── Exercise input

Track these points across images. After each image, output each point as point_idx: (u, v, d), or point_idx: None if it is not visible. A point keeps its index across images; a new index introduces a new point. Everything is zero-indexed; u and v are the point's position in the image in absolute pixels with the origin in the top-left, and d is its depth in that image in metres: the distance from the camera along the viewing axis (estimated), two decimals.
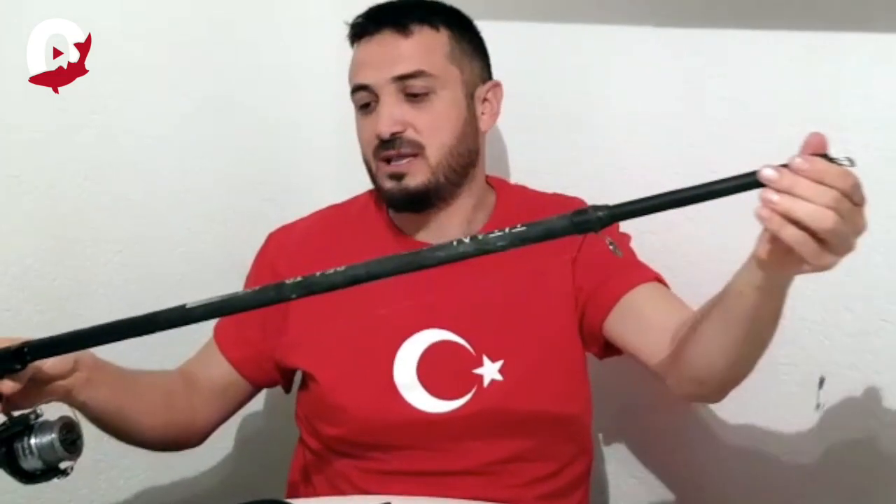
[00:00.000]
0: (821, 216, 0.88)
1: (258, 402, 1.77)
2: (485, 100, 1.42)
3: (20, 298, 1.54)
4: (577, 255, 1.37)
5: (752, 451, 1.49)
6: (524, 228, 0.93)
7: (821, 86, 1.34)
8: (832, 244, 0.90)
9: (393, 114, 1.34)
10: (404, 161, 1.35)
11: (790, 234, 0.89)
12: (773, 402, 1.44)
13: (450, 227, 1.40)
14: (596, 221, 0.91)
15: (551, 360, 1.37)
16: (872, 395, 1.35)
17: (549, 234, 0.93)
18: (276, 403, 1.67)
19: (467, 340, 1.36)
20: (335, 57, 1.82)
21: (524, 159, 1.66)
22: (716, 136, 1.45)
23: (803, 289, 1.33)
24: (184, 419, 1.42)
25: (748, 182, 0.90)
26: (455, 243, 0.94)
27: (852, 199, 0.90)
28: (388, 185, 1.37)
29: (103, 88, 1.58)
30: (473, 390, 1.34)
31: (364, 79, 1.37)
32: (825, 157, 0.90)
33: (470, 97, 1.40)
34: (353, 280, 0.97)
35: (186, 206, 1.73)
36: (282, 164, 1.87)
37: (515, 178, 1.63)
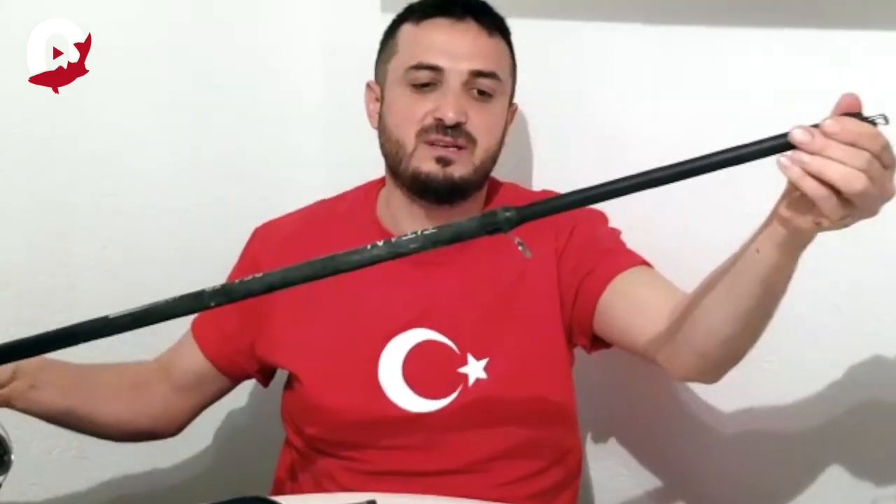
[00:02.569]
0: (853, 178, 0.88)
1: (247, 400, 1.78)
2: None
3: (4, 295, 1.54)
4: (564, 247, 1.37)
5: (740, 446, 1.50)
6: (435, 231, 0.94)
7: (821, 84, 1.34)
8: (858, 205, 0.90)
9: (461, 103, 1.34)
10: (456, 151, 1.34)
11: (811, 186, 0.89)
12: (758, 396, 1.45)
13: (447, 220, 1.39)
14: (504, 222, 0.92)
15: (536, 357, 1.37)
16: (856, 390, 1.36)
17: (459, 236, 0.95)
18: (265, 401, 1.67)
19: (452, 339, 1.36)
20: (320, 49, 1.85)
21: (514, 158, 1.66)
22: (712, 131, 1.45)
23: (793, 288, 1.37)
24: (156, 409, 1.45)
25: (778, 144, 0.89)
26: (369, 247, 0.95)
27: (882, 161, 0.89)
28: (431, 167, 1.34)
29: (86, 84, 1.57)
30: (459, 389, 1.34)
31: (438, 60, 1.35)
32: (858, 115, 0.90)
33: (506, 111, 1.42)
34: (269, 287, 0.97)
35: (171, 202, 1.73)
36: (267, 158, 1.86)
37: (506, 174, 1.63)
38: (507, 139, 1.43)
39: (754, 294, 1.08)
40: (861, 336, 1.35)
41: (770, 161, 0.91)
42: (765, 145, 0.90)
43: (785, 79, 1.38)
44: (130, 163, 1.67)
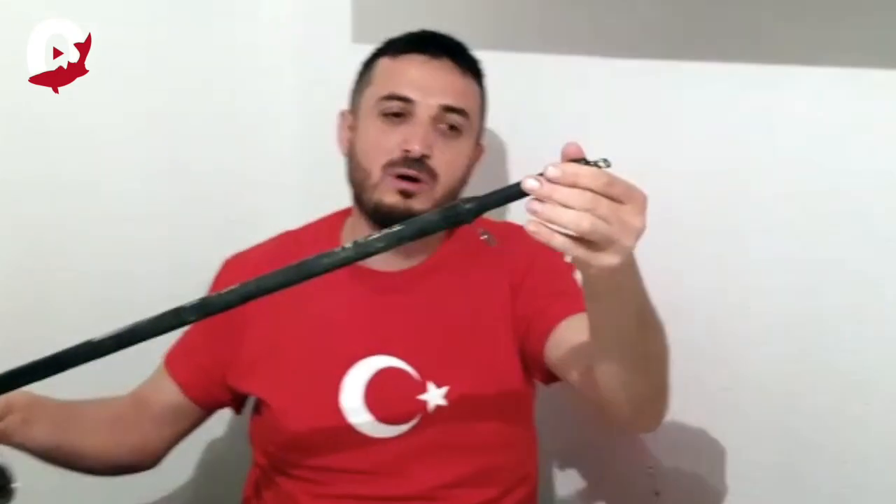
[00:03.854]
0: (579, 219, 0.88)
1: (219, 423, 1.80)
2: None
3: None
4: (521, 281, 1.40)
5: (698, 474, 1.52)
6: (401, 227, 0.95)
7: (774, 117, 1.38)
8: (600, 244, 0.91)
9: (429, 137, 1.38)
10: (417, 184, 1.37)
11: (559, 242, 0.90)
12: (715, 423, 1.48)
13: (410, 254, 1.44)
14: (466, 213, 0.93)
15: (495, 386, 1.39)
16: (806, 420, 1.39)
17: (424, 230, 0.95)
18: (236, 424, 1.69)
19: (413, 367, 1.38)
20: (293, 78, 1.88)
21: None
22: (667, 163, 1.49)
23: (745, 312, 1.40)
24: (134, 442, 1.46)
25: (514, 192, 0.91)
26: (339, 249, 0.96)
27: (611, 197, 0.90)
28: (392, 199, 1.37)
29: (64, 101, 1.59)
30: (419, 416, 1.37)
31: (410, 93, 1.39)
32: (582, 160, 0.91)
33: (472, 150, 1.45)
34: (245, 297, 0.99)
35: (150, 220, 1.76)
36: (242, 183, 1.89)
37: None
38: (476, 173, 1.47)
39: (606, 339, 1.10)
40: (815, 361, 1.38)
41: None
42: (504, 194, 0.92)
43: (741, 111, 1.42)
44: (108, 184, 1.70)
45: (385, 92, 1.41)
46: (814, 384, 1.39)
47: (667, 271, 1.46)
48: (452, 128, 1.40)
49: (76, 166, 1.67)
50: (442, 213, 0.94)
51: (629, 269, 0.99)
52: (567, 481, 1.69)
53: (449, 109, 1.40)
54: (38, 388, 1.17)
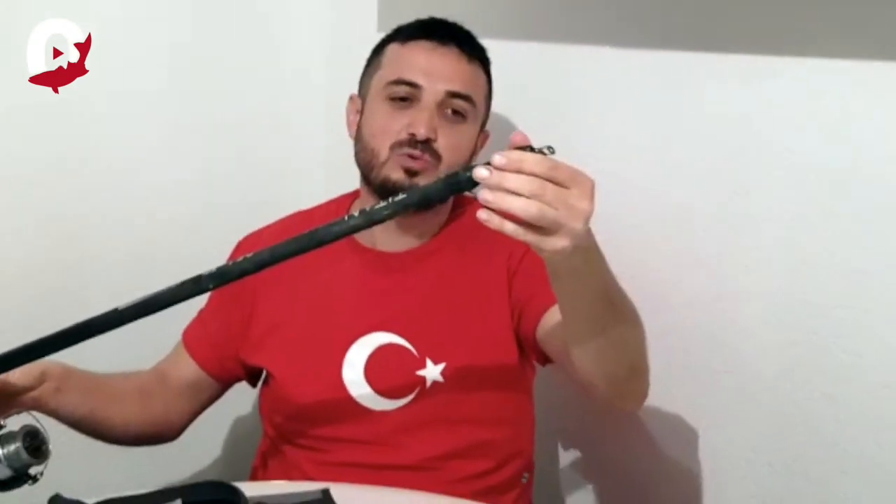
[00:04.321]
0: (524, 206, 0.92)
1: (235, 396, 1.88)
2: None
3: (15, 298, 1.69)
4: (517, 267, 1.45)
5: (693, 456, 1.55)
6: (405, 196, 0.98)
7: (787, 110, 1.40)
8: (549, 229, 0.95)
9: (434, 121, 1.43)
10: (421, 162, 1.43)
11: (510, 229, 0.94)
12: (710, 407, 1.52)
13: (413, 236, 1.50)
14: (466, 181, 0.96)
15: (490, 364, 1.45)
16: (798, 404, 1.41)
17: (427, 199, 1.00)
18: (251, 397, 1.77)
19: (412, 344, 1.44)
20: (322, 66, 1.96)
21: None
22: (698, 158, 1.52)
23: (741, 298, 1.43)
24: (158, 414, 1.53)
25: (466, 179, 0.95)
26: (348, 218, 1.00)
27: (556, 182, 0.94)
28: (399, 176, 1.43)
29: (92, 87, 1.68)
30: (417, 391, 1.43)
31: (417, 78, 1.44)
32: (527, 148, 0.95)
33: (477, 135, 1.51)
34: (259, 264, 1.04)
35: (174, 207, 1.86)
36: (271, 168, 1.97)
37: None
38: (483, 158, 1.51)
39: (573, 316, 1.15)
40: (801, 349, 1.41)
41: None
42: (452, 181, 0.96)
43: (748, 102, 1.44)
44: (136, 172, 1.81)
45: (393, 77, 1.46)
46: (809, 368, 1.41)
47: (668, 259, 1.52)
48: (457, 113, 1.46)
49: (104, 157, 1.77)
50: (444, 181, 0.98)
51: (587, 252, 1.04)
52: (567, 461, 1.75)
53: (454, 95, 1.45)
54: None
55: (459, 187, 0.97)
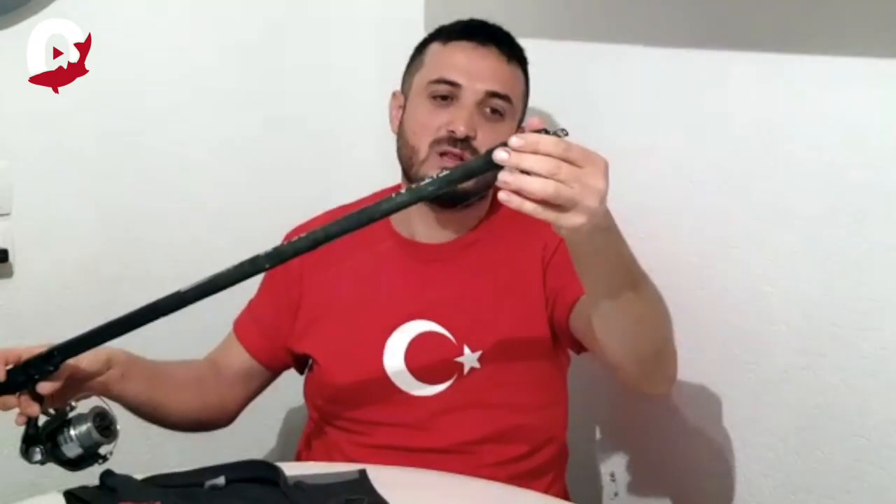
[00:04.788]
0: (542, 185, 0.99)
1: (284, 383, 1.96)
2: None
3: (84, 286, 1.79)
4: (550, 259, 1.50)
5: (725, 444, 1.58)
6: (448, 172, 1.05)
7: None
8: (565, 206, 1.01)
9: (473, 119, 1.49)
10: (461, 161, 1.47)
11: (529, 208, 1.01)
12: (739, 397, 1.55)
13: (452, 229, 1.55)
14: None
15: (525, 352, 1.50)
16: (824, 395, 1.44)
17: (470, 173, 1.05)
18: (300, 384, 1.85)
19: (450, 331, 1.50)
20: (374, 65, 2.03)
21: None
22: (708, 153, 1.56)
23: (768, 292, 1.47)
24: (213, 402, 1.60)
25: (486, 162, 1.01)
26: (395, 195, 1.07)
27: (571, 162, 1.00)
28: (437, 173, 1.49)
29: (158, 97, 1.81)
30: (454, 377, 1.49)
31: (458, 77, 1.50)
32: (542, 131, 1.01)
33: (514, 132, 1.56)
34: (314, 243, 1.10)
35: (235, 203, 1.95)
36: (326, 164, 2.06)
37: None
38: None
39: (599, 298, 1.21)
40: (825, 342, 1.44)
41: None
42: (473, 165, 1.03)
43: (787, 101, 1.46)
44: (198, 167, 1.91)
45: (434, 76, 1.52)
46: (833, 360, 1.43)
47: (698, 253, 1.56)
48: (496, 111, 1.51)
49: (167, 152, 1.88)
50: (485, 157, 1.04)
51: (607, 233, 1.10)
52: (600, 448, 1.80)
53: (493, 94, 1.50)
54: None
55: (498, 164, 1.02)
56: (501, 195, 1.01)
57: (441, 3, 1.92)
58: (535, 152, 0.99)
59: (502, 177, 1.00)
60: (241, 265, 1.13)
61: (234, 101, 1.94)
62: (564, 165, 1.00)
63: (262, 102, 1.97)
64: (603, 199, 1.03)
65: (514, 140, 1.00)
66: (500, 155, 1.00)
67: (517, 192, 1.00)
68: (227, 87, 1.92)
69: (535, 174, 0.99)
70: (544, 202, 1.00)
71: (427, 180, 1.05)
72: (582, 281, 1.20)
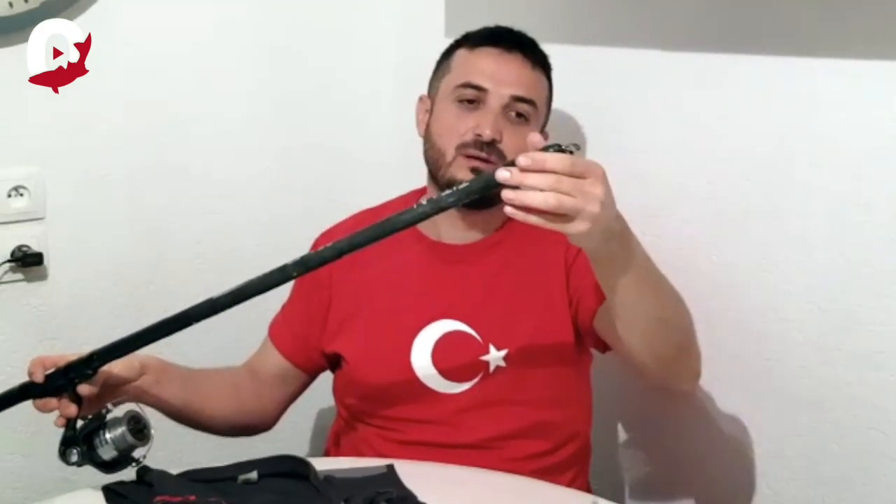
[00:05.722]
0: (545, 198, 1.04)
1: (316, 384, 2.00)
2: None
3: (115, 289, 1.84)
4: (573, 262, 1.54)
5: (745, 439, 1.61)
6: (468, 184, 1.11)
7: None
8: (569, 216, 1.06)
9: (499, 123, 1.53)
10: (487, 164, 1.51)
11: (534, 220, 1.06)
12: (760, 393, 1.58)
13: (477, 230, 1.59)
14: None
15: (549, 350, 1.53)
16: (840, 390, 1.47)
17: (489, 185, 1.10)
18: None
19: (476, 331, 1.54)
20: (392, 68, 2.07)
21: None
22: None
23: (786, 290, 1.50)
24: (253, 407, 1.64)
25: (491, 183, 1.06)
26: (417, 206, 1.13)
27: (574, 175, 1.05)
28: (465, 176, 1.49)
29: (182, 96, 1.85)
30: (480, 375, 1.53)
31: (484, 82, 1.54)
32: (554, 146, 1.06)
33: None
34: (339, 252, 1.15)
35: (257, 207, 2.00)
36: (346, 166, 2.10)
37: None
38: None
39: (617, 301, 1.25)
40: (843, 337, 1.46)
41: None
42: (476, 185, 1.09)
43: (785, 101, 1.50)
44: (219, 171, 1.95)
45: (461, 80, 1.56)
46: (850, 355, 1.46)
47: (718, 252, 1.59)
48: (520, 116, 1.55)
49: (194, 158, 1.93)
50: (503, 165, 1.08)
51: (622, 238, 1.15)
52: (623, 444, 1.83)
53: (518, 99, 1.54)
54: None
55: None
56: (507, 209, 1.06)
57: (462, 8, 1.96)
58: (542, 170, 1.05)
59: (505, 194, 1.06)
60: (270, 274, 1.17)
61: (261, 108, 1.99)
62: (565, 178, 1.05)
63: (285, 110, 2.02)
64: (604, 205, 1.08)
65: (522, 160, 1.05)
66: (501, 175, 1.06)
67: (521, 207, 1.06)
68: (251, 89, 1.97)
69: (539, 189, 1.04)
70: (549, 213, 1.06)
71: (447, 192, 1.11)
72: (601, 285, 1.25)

────

Out of the material above, output word for word the line with "56: (501, 195, 1.01)", the line with "68: (227, 87, 1.92)", and all lines between them, with nothing else.

56: (501, 195, 1.01)
57: (441, 3, 1.92)
58: (535, 152, 0.99)
59: (502, 177, 1.00)
60: (241, 265, 1.13)
61: (234, 101, 1.94)
62: (564, 165, 1.00)
63: (262, 102, 1.97)
64: (603, 199, 1.03)
65: (514, 140, 1.00)
66: (500, 155, 1.00)
67: (517, 192, 1.00)
68: (227, 87, 1.92)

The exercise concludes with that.